For the first few years, then-Attorney General John D. Ashcroft and two senior aides -- Office of Legal Counsel lawyer John C. Yoo and intelligence policy lawyer James Baker -- were the only Justice Department officials made aware of the initiative, bypassing many of the latter men's superiors, the unclassified summary reported for the first time.
One former department lawyer, Jay S. Bybee, told investigators that he was Yoo's supervisor but that he was never read into the program and "could shed no further light" on how Yoo came to be the point man on memos that blessed its legality. By following this route, investigators say, the memos avoided a rigorous peer-review process.
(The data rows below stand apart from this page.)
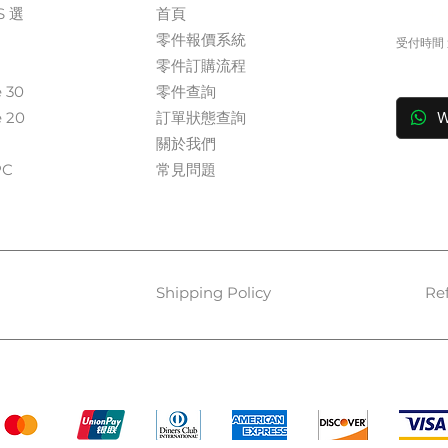
S 選
首頁
+
零件報價系統
受付時間 週
​零件訂購流程
in
e 30
零件查詢
e 20
訂單狀態查詢
W
關於我們​
​​
常見問題
Shipping Policy
Re
Payment Methods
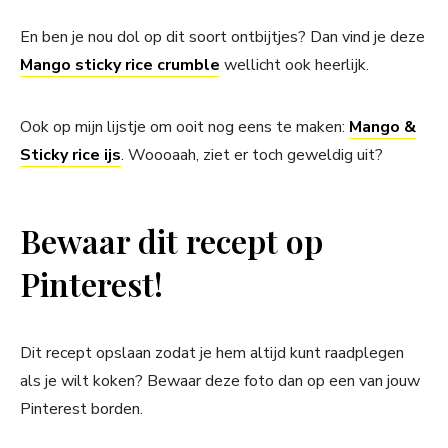
En ben je nou dol op dit soort ontbijtjes? Dan vind je deze
Mango sticky rice crumble
wellicht ook heerlijk.
Ook op mijn lijstje om ooit nog eens te maken:
Mango &
Sticky rice ijs
. Woooaah, ziet er toch geweldig uit?
Bewaar dit recept op
Pinterest!
Dit recept opslaan zodat je hem altijd kunt raadplegen
als je wilt koken? Bewaar deze foto dan op een van jouw
Pinterest borden.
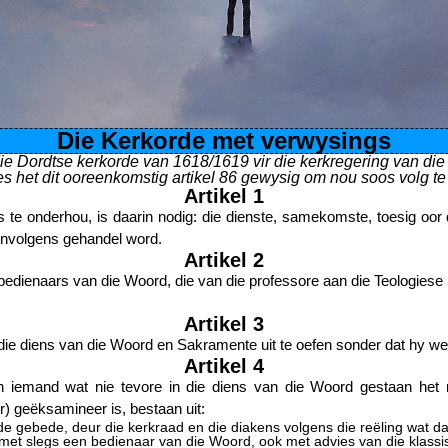
Die Kerkorde met verwysings
e Dordtse kerkorde van 1618/1619 vir die kerkregering van die
es het dit ooreenkomstig artikel 86 gewysig om nou soos volg te 
Artikel 1
s te onderhou, is daarin nodig: die dienste, samekomste, toesig oor
eenvolgens gehandel word.
Artikel 2
e bedienaars van die Woord, die van die professore aan die Teologiese 
Artikel 3
ie diens van die Woord en Sakramente uit te oefen sonder dat hy wett
Artikel 4
an iemand wat nie tevore in die diens van die Woord gestaan het 
r) geëksamineer is, bestaan uit:
de gebede, deur die kerkraad en die diakens volgens die reëling wat daa
 met slegs een bedienaar van die Woord, ook met advies van die klassis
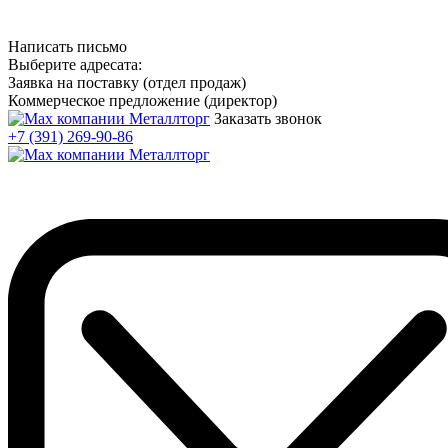
Написать письмо
Выберите адресата:
Заявка на поставку (отдел продаж)
Коммерческое предложение (директор)
Заказать звонок
+7 (391) 269-90-86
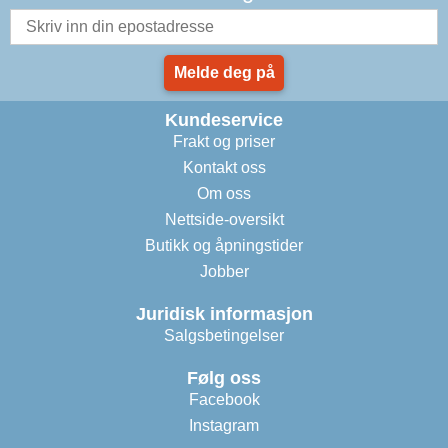
Melde deg på
Kundeservice
Frakt og priser
Kontakt oss
Om oss
Nettside-oversikt
Butikk og åpningstider
Jobber
Juridisk informasjon
Salgsbetingelser
Følg oss
Facebook
Instagram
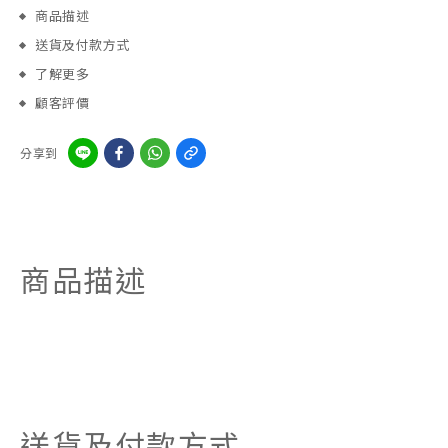
商品描述
送貨及付款方式
了解更多
顧客評價
分享到
商品描述
送貨及付款方式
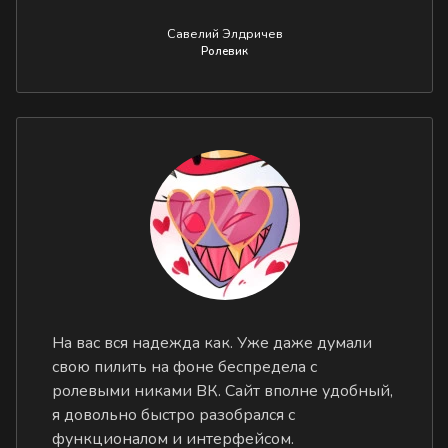
Савелий Элдричев
Ролевик
На вас вся надежда как. Уже даже думали
свою пилить на фоне беспредела с
ролевыми никами ВК. Сайт вполне удобный,
я довольно быстро разобрался с
функционалом и интерфейсом.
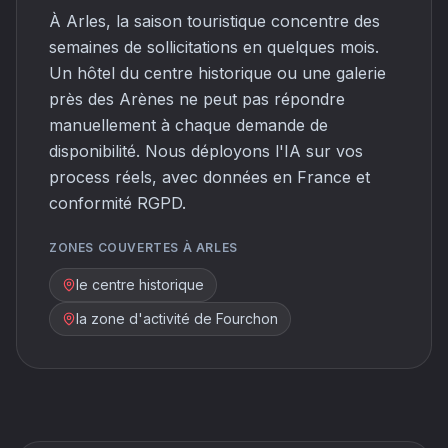
À Arles, la saison touristique concentre des
semaines de sollicitations en quelques mois.
Un hôtel du centre historique ou une galerie
près des Arènes ne peut pas répondre
manuellement à chaque demande de
disponibilité. Nous déployons l'IA sur vos
process réels, avec données en France et
conformité RGPD.
ZONES COUVERTES À ARLES
le centre historique
la zone d'activité de Fourchon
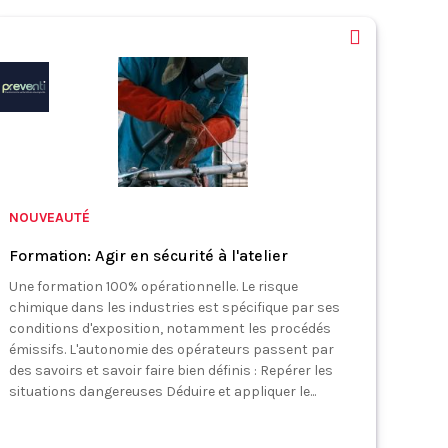
NOUVEAUTÉ
Formation: Agir en sécurité à l'atelier
Une formation 100% opérationnelle. Le risque
chimique dans les industries est spécifique par ses
conditions d'exposition, notamment les procédés
émissifs. L'autonomie des opérateurs passent par
des savoirs et savoir faire bien définis : Repérer les
situations dangereuses Déduire et appliquer le...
The White House determined access to the program, a former Bush official said. The report said that Yoo prepared hypothetical documents in September and early October 2001 before writing a formal memo in November, after Bush had already authorized the initiative.
In that memo, Yoo concluded that existing surveillance law could not "restrict the president's ability to engage in warrantless searches that protect the national security," and that "unless Congress made a clear statement . . . that it sought to restrict presidential authority to conduct warrantless searches in the national security area -- which it has not -- then the statute must be construed to avoid such a reading," according to the report.
But when that analysis reached higher-level officials in the Justice Department by late 2003 and early 2004, lawyers were troubled by the conclusions. They grew convinced that the plan may have run afoul of the law and ignored key Supreme Court rulings on the subject of executive-branch power.
The inspectors general report alleged that Yoo "did not accurately describe the scope" of other intelligence activities in what was known as the President's Surveillance Program, presenting "a serious impediment to recertification of the program." Traditionally, in reviews by the Office of Legal Counsel, lawyers rely on a description of classified programs from the agencies that carry them out, the former Bush official said.
Disputes prompted a series of meetings in March 2004, including lobbying by the White House, to try to persuade the Justice Department to temporarily continue the surveillance while any legal problems with it were being fixed. On March 9, 2004, intelligence officials and Vice President Richard B. Cheney met to discuss the issue without inviting Justice Department leaders.
Cheney suggested that Bush "may have to reauthorize without [the] blessing of DOJ," according to previously unreported notes taken by FBI Director Robert S. Mueller III. Mueller told investigators he would have had a problem with that approach and raised the prospect that the bureau would have withdrawn from the program.
The resignation threats came the next day, after a dramatic visit by then-White House chief of staff Andrew H. Card Jr. and then-White House counsel Alberto R. Gonzales to the hospital bedside of an ailing Ashcroft. Gonzales told the inspectors general that Bush instructed him to go to the hospital to obtain Ashcroft's signature on a document that would green-light continuation of the program.
An FBI agent's notes stated that Card and Bush called the hospital room, and that Ashcroft's wife had taken the call. Card would not sit for an interview with the IGs, the report said.